Osteosarcoma affects teens most often, but can affect people at any age. Osteosarcoma is largely known to the public through several patients who’ve opened up about their journey, including musician Zach Sobiech and athlete Terry Fox. The disease was also highlighted in the popular book and movie The Fault In Our Stars, in which one of the teen protagonists, Gus, is being treated for osteosarcoma.
“Osteosarcoma is a rare disease, and when it comes to genetic research there is power in numbers,” said Logan Spector, Ph.D., Professor of Pediatrics at the University of Minnesota Medical School and Screening, Prevention, Etiology and Cancer Survivorship Program research member at the Masonic Cancer Center. “BOOST will accelerate the study of genetic causes of this cancer.”

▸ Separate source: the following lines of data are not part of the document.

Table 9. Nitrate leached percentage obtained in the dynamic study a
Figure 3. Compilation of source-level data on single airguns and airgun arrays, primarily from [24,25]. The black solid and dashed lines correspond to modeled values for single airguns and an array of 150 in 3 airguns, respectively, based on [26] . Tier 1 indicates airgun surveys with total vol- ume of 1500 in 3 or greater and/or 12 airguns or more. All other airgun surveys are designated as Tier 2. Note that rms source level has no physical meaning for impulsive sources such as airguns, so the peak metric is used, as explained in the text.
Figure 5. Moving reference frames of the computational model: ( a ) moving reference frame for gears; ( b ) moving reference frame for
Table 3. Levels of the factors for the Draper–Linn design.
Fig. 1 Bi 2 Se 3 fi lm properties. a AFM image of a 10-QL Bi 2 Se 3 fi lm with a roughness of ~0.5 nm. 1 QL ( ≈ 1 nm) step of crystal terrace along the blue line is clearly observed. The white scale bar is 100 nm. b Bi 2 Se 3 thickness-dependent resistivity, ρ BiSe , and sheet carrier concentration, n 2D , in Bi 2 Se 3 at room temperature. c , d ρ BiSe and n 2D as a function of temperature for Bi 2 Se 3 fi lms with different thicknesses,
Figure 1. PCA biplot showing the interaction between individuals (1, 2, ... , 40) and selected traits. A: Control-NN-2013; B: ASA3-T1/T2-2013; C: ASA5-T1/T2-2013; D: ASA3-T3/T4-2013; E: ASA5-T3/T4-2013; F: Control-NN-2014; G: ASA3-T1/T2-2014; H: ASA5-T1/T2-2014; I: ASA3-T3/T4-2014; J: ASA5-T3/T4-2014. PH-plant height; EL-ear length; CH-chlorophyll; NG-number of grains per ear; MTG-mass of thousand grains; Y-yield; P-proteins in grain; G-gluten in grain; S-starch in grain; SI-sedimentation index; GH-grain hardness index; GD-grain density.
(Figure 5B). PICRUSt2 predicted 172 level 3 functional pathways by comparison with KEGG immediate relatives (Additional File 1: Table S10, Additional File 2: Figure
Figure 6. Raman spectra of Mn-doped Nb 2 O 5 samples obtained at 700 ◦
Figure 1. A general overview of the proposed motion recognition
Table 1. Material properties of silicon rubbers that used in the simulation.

BOOST participants will fill out an online survey, then receive a DNA collection kit through the mail. Patients diagnosed at any age and their families are invited to enroll. Researchers will use the samples to understand why osteosarcoma occurs and how genetics influence response to treatment.
Zach Sobiech was a Minnesota teen who made a big impact worldwide before his death from osteosarcoma in May 2013. Zach’s song “Clouds” landed on the Billboard Top 100 and continues to connect with audiences worldwide. The Zach Sobiech Osteosarcoma Fund, administered by Children’s Cancer Research Fund, has topped $1 million and funded research and discoveries into sarcomas at the University of Minnesota.
“Zach had a huge heart for other kids, especially younger children, battling osteosarcoma. He hated watching this disease rob them of their childhoods,” said Laura Sobiech, Zach’s mother. “The BOOST Registry and Biobank is an important step toward unlocking the mysteries of osteosarcoma and will someday lead to new treatments. Zach would be proud and humbled to know that his music and story has helped this happen.”
“When I first heard about the BOOST Registry, it was the anniversary of Zach’s diagnosis. That meeting is what hope looks like for families like mine,” said Alli Shoemaker, Zach’s sister. “I lost my brother, but together, we can put the pieces together and defeat this deadly disease. I couldn’t save Zach, but through this research, we could save kids in the future. For me, that’s a close second, and I’m grateful for it.”
The goal for BOOST’s first year is to enroll 500 patients and their families to expand the basis of knowledge on this disease.